The history is lucidly told and well illustrated as author Gordon Maltby, a Porsche enthusiast and editor of the 356 Registry as well as of earlier books, is well familiar with his subject. His straightforward writing tells the story chronologically imparting the changes implemented as company growth permitted for it needed to be ever cognizant of not outspending its financial resources—walking that proverbial tightrope. Unlike most recent Porsche titles, 356 doesn’t limit itself to just verbally describing the engineering specifics, it shows them too reproducing over twenty factory schematics, drawings, and cutaways such as the one you see here:
The very earliest 356 coupes were alloy-bodied. By the time assembly of cars to be retailed began, the bodies were of steel due to various considerations including reduced production costs. That left the lighter weight aluminum coupes predominately used for racing, often referred to as sport light. At this point your commentator learned a fine point, a nuance, of the German language because another book being read spelled it “sport leicht” where Maltby wrote “licht.” As was explained to me, both translate to “light” but licht refers specifically to illumination, as from a light bulb or the sun, whereas “leicht” means light in weight.
Early in the 1950s Porsche was seeking the money to expand its manufacturing facility to support the growing sales. An unexpected contract from an American car maker asking Porsche to develop a smaller car to add to it lineup helped to the tune of half-a-million dollars. Porsche fulfilled its contract providing Studebaker with a prototype but by then Studebaker’s already shaky financial situation had become dire and it would soon be absorbed by Packard while Porsche forged ahead.
America would figure large in Porsche’s fortunes in another way as Max Hoffman, Porsche’s first North American distributor, continued to aggressively increase his business.
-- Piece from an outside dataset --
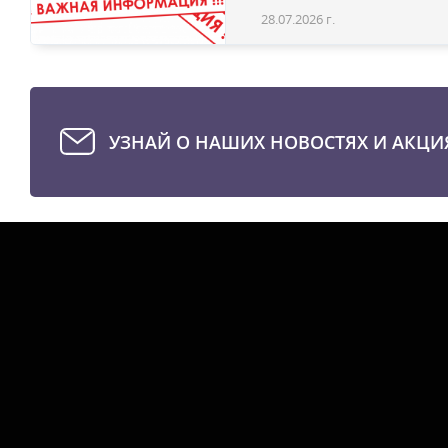
28.07.2026 г.
УЗНАЙ О НАШИХ НОВОСТЯХ И АКЦИ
By the mid-1950s the US had become Porsche’s largest market by far. And “In April 1954 a [Frank Lloyd] Wright-designed auto showroom was announced [by Hoffman] for Park Avenue at Fifty-Sixth Street. By the time it was completed in May 1955, the project was late and over budget (typical with Wright), and it no longer featured Jaguars. Hoffman had ended the relationship with Jaguar’s William Lyons in a rancorous tiff over his taking on the Mercedes-Benz line.”
Telling the 356 story through its various iterations, with each incorporating evolutionary improvements over the previous one, is a grand story that, of course, forms the early years of Porsche’s now three-quarter of a century history. Maltby concludes the 356 story by sharing a bit about the 911’s that were on the horizon to succeed it as well as a chapter covering “The Other Porsches” and then a nostalgic, primarily photographic overview of the 356s from the perspective of today titled “The 356, A Car for the Ages.”
Publisher Motorbooks, an imprint of Quarto, has produced a book worthy of Gordon Maltby’s words and the images he assembled with which to illustrate. There’s an excellent Index too that your reviewer utilized frequently while writing the foregoing.